• **Exercise description**
Set down, exactly as written, the lines from the top of the data to the line that holds "left ear: (1394, 366)", and omit the pictures.

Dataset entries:

::::

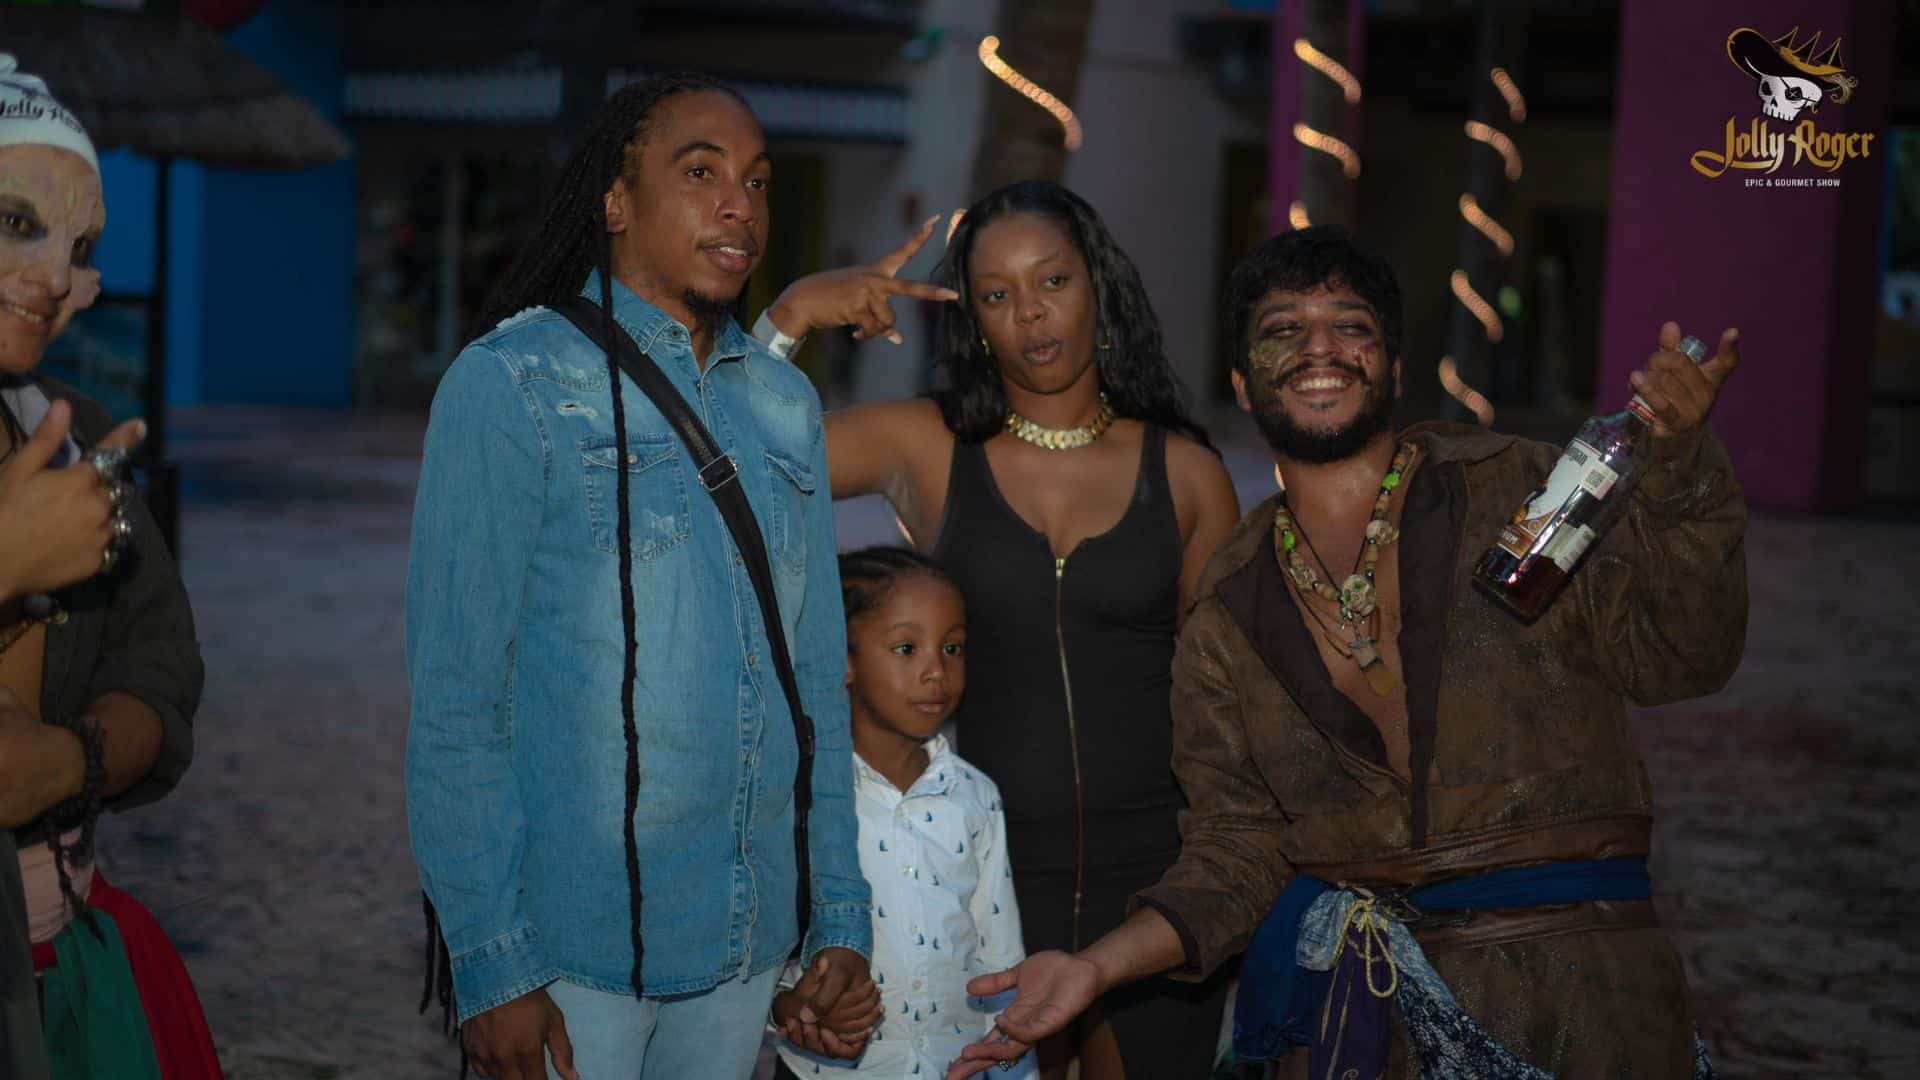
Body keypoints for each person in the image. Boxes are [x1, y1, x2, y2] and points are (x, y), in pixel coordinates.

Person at [947, 225, 1746, 1079]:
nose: (1319, 346)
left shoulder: (1520, 489)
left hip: (1587, 1000)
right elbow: (1236, 851)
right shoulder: (1227, 609)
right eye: (1283, 330)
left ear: (1394, 366)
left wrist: (1680, 470)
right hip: (1366, 1031)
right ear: (1244, 387)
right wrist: (1095, 966)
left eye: (1350, 324)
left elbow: (1680, 659)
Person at [405, 72, 876, 1080]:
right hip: (573, 956)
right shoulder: (510, 385)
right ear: (615, 202)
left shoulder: (787, 403)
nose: (738, 204)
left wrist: (838, 914)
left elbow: (819, 692)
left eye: (755, 181)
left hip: (745, 945)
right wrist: (491, 966)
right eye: (700, 172)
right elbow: (457, 707)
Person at [759, 180, 1243, 1079]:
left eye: (1053, 281)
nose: (1030, 314)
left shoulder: (1186, 473)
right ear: (973, 320)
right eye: (996, 295)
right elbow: (730, 465)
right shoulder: (925, 445)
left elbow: (1227, 699)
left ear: (1097, 286)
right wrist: (790, 318)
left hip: (1155, 877)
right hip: (972, 881)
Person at [0, 54, 217, 1079]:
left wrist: (68, 763)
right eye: (16, 222)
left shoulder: (72, 442)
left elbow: (164, 680)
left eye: (79, 246)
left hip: (63, 966)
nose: (54, 278)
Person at [770, 547, 1036, 1080]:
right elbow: (764, 947)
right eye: (907, 648)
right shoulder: (798, 797)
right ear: (843, 661)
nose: (936, 670)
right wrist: (788, 1007)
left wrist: (1014, 1066)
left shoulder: (976, 797)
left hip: (952, 1067)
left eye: (952, 647)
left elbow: (999, 954)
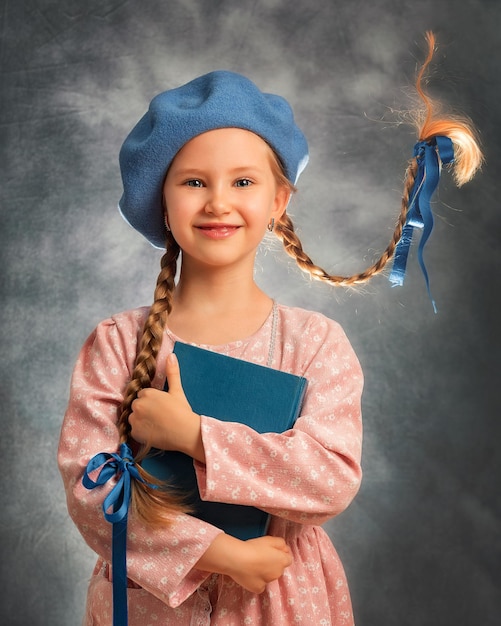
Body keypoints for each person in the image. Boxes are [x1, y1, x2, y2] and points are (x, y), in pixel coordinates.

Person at [58, 33, 482, 626]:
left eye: (243, 181)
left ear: (281, 199)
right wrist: (223, 554)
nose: (217, 203)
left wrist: (196, 436)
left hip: (281, 599)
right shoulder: (117, 343)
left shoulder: (315, 343)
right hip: (150, 604)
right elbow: (90, 491)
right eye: (194, 181)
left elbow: (330, 478)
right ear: (162, 198)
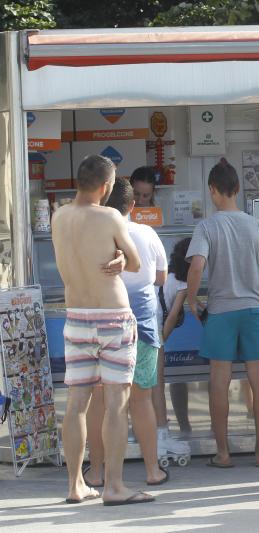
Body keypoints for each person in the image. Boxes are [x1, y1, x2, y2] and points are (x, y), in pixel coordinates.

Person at [52, 154, 153, 505]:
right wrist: (124, 259)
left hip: (76, 315)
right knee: (115, 404)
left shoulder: (58, 216)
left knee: (76, 404)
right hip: (112, 316)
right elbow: (137, 263)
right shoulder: (110, 215)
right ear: (107, 186)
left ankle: (75, 485)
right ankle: (113, 486)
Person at [186, 158, 259, 468]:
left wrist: (191, 298)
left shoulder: (206, 226)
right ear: (238, 189)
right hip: (253, 309)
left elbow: (197, 265)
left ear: (212, 189)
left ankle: (223, 453)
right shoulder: (256, 225)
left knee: (219, 382)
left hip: (221, 310)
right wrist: (249, 277)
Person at [83, 177, 169, 488]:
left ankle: (95, 472)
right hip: (142, 323)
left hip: (102, 320)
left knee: (100, 399)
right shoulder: (146, 233)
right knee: (141, 399)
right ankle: (152, 471)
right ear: (133, 205)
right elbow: (161, 278)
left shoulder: (94, 234)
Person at [155, 237, 195, 448]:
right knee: (157, 383)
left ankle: (139, 428)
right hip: (154, 327)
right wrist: (161, 340)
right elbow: (172, 316)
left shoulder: (166, 273)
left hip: (141, 321)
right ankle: (161, 434)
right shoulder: (183, 282)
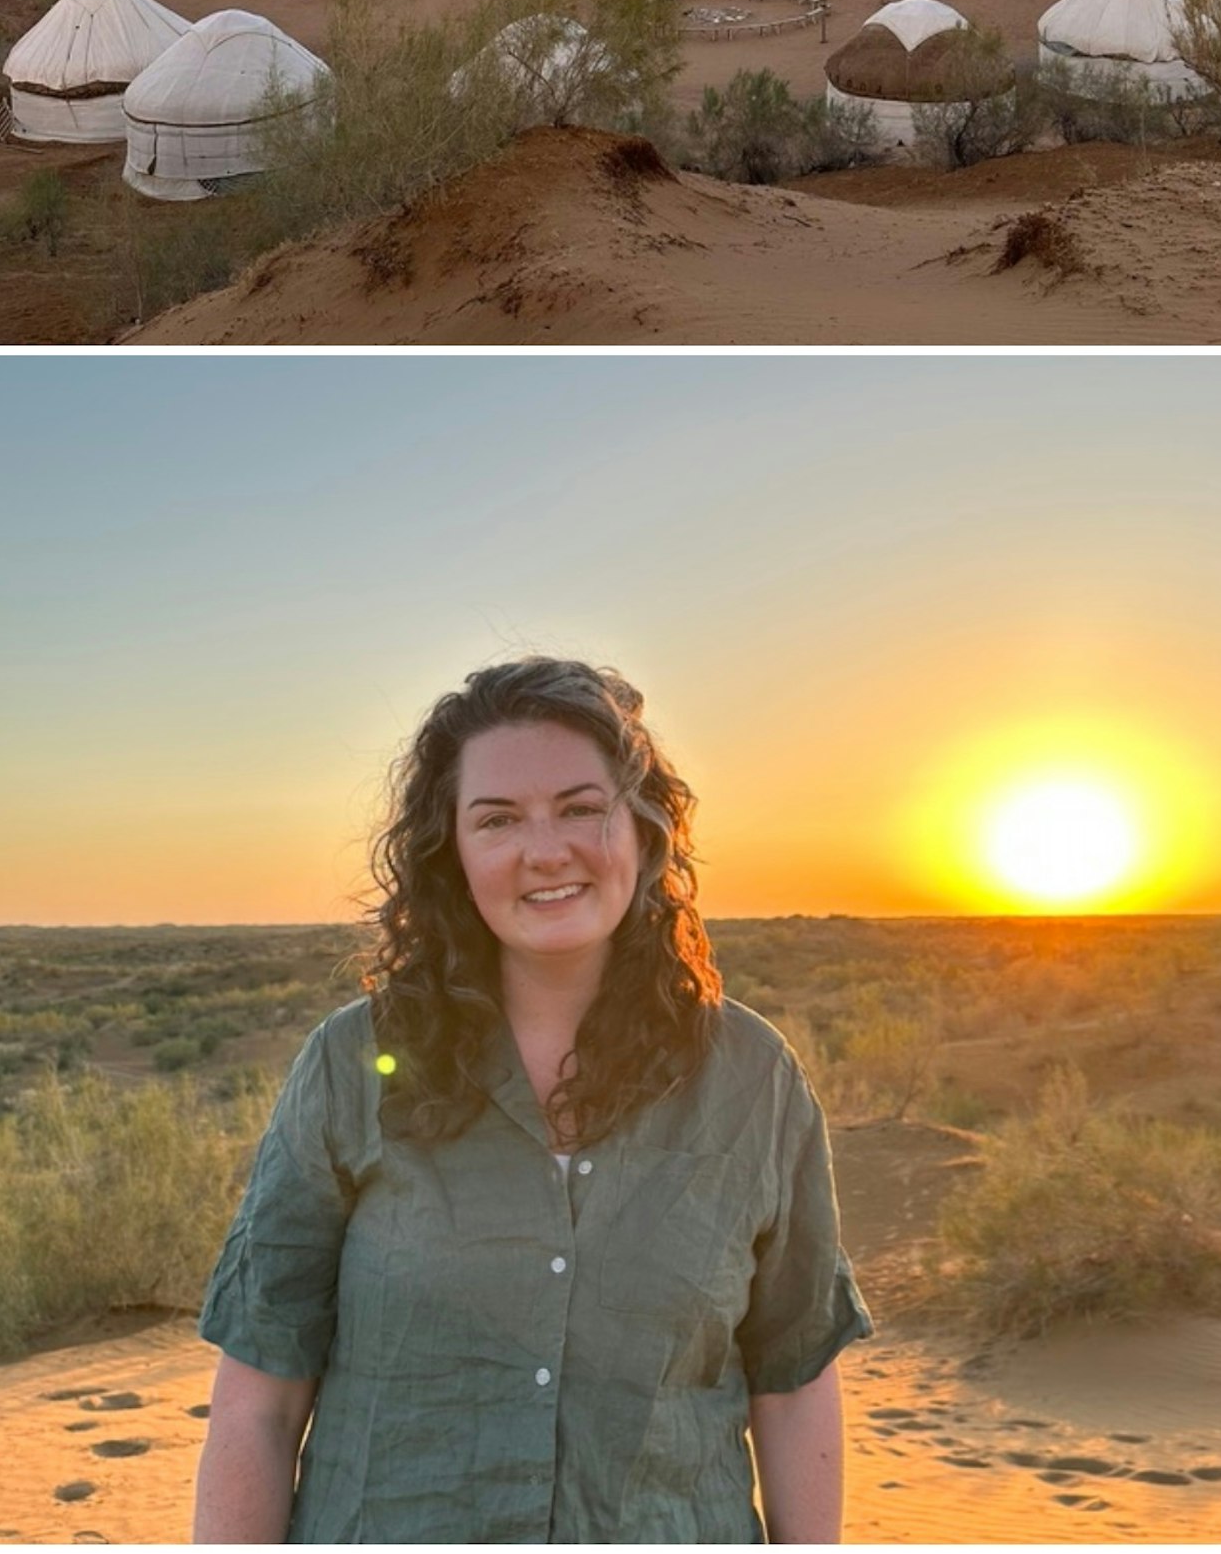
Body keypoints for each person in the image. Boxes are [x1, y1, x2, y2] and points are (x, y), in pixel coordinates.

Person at [190, 659, 868, 1543]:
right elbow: (259, 1403)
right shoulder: (351, 1064)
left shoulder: (751, 1079)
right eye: (498, 819)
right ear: (453, 853)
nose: (545, 850)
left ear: (644, 827)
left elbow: (793, 1379)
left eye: (581, 807)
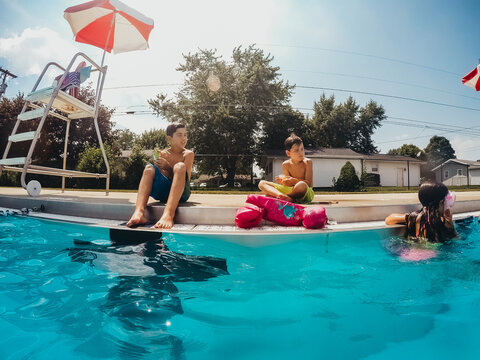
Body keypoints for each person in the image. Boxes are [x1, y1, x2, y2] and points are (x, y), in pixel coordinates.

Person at [127, 123, 194, 229]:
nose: (184, 138)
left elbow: (185, 179)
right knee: (149, 168)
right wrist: (160, 166)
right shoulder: (162, 154)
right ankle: (139, 213)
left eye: (185, 135)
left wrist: (168, 167)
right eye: (179, 135)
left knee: (180, 166)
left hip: (181, 193)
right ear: (169, 138)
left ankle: (168, 215)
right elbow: (160, 177)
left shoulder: (188, 154)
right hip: (162, 192)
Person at [385, 181, 456, 242]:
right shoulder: (443, 221)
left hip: (412, 253)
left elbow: (389, 220)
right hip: (435, 253)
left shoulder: (414, 217)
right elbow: (455, 239)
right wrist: (450, 224)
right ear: (441, 203)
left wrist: (407, 216)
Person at [258, 133, 314, 203]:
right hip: (291, 189)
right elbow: (287, 185)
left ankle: (286, 196)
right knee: (262, 183)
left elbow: (309, 184)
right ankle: (281, 195)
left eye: (302, 149)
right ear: (288, 153)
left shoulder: (308, 162)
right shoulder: (286, 164)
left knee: (301, 185)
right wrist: (283, 181)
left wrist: (295, 181)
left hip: (306, 192)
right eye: (296, 150)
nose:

::::

• **Solution for this task**
Body keypoints for each person in the image. Boxes are [x1, y1, x2, y2] and points are (x, y), in pixel coordinates.

Person at [947, 225, 1746, 1079]:
nose: (1319, 346)
left shoulder: (1520, 489)
left hip: (1587, 1000)
right elbow: (1236, 851)
right shoulder: (1227, 609)
right eye: (1283, 330)
left ear: (1394, 366)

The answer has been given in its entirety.